WORK INSTRUCTION:
Your job is to set down the stretch of entries that opens with the line containing "Add pickup.pickup_collected.connect(_on_pickup_collected) below" and closes with the line containing "left_click(591, 340)". Keep both end lines, copy each exactly, and add nothing.

RECORDS SUPPLIED:
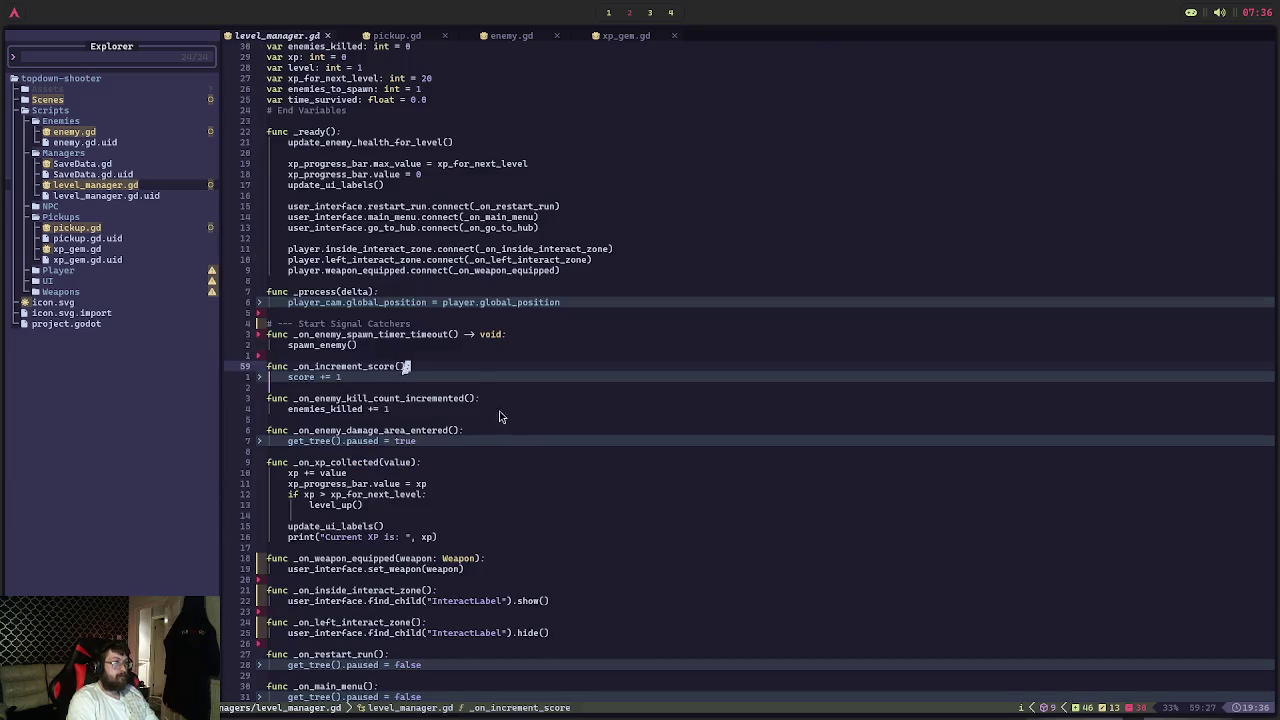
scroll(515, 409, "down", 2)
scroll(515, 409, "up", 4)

* * *

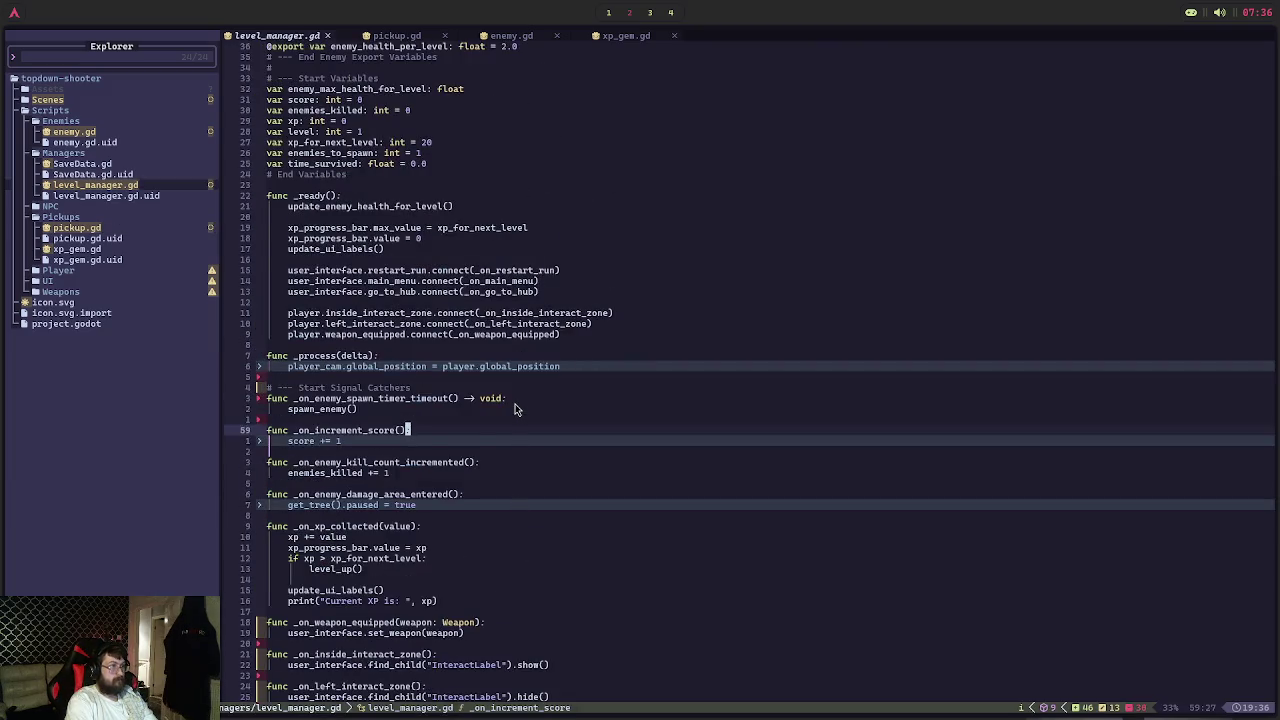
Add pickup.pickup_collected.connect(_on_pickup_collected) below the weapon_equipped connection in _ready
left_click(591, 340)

RESPONSE AREA:
Add pickup.pickup_collected.connect(_on_pickup_collected) below the weapon_equipped connection in _ready
left_click(591, 340)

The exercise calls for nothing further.